(Data items)
Content starts

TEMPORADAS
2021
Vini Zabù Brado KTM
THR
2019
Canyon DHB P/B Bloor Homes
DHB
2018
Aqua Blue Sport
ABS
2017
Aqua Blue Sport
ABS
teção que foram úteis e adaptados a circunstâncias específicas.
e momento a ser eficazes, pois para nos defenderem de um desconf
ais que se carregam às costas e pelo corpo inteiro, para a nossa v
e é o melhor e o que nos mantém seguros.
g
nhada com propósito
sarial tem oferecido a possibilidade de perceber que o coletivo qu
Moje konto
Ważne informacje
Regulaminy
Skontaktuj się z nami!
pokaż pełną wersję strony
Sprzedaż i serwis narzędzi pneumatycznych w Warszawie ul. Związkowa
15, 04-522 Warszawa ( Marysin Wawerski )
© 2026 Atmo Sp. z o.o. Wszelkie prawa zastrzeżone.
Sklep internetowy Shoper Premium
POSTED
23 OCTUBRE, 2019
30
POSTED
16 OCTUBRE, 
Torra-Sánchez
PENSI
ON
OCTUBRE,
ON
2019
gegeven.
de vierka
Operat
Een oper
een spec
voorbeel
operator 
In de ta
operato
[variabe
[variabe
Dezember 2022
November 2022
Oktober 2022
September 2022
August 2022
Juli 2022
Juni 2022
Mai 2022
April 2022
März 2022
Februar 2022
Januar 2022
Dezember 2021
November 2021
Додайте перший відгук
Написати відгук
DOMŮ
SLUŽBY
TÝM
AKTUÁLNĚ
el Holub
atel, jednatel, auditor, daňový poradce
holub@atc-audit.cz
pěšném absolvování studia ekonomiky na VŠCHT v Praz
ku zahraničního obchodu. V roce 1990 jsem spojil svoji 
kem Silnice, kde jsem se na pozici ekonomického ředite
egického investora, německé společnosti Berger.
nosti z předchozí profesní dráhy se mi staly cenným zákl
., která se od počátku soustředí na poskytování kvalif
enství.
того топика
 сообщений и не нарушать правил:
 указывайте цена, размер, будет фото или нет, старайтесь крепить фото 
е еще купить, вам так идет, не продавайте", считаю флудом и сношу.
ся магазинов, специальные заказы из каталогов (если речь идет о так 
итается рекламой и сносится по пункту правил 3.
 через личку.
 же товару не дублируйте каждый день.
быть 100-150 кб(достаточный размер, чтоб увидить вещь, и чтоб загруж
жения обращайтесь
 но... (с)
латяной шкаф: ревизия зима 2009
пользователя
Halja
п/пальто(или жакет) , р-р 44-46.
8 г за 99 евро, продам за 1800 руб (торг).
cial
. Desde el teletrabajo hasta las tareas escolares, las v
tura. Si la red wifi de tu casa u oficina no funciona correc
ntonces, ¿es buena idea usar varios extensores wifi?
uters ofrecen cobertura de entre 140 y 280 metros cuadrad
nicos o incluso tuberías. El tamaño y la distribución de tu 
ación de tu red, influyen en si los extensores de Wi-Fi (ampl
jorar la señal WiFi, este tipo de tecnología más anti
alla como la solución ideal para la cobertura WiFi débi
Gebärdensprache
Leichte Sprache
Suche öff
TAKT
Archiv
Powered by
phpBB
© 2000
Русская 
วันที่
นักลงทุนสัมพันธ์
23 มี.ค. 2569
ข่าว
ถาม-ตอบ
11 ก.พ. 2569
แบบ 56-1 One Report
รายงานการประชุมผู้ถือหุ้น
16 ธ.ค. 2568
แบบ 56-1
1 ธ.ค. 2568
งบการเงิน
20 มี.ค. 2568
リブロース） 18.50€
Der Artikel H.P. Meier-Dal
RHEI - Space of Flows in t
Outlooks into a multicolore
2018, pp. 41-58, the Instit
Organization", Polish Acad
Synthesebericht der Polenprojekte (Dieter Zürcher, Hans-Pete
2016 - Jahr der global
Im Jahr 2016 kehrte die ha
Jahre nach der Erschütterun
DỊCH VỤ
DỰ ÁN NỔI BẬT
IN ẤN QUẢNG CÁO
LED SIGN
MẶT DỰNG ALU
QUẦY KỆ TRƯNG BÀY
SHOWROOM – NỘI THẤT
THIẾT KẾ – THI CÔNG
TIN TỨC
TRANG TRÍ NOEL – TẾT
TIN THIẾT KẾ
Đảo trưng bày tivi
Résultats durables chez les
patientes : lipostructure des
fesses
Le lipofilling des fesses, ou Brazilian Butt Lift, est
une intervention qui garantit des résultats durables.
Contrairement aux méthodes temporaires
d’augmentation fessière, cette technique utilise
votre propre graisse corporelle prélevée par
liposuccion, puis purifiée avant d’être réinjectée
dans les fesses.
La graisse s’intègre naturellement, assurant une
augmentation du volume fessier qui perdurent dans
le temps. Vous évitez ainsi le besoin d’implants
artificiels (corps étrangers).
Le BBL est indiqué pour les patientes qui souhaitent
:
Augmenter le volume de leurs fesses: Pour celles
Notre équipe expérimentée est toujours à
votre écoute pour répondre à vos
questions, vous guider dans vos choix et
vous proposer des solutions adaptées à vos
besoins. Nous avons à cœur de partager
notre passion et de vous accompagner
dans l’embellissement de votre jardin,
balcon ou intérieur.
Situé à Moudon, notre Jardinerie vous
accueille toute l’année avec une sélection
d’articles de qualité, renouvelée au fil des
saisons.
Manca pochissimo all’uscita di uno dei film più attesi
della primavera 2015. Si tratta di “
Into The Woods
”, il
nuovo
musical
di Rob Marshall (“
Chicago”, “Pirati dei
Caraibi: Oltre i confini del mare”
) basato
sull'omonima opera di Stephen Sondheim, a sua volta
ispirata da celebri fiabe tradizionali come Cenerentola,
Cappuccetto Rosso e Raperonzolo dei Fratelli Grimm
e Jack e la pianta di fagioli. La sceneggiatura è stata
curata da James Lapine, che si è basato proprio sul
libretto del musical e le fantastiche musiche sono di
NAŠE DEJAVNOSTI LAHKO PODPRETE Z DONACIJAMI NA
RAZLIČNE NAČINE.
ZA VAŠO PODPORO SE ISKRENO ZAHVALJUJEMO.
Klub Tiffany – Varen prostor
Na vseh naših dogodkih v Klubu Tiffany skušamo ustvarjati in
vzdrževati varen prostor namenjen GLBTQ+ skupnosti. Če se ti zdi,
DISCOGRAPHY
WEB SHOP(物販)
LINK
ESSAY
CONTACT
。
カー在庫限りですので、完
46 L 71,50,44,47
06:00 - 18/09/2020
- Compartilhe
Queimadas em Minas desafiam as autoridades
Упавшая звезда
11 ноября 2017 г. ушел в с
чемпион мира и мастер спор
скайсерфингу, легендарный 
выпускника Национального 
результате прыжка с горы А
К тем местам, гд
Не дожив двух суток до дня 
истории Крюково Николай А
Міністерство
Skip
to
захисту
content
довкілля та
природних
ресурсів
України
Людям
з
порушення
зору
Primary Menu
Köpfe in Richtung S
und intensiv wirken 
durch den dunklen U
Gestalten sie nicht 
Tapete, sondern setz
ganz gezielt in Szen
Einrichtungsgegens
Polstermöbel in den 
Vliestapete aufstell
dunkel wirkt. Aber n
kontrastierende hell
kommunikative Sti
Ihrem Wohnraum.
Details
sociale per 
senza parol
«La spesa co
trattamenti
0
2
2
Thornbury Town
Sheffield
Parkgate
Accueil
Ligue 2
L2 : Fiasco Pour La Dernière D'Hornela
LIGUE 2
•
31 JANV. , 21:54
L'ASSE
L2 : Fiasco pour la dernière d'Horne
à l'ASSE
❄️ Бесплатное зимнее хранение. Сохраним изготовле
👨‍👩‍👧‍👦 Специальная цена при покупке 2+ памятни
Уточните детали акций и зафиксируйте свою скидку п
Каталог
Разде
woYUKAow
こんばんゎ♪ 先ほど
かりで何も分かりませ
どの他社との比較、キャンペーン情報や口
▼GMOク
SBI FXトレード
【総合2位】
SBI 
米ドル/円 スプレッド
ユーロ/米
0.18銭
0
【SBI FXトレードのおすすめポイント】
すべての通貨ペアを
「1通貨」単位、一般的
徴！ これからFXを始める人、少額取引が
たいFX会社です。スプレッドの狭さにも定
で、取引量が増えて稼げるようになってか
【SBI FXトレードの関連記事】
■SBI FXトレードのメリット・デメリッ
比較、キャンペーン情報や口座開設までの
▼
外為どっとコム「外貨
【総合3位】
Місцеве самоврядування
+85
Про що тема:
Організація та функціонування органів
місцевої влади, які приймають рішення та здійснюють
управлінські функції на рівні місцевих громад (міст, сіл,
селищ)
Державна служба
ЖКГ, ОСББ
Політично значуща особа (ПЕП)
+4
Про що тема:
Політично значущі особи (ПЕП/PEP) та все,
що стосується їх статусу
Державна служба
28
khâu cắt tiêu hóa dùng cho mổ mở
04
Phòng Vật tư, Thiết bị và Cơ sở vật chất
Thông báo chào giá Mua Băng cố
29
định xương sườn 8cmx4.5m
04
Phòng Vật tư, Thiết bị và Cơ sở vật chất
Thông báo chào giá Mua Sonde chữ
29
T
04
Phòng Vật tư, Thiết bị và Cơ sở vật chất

Content ends

§ What you have to do: Take every line above carrying "votre" and return it.

§ Task answer:
votre propre graisse corporelle prélevée par
votre écoute pour répondre à vos
dans l’embellissement de votre jardin,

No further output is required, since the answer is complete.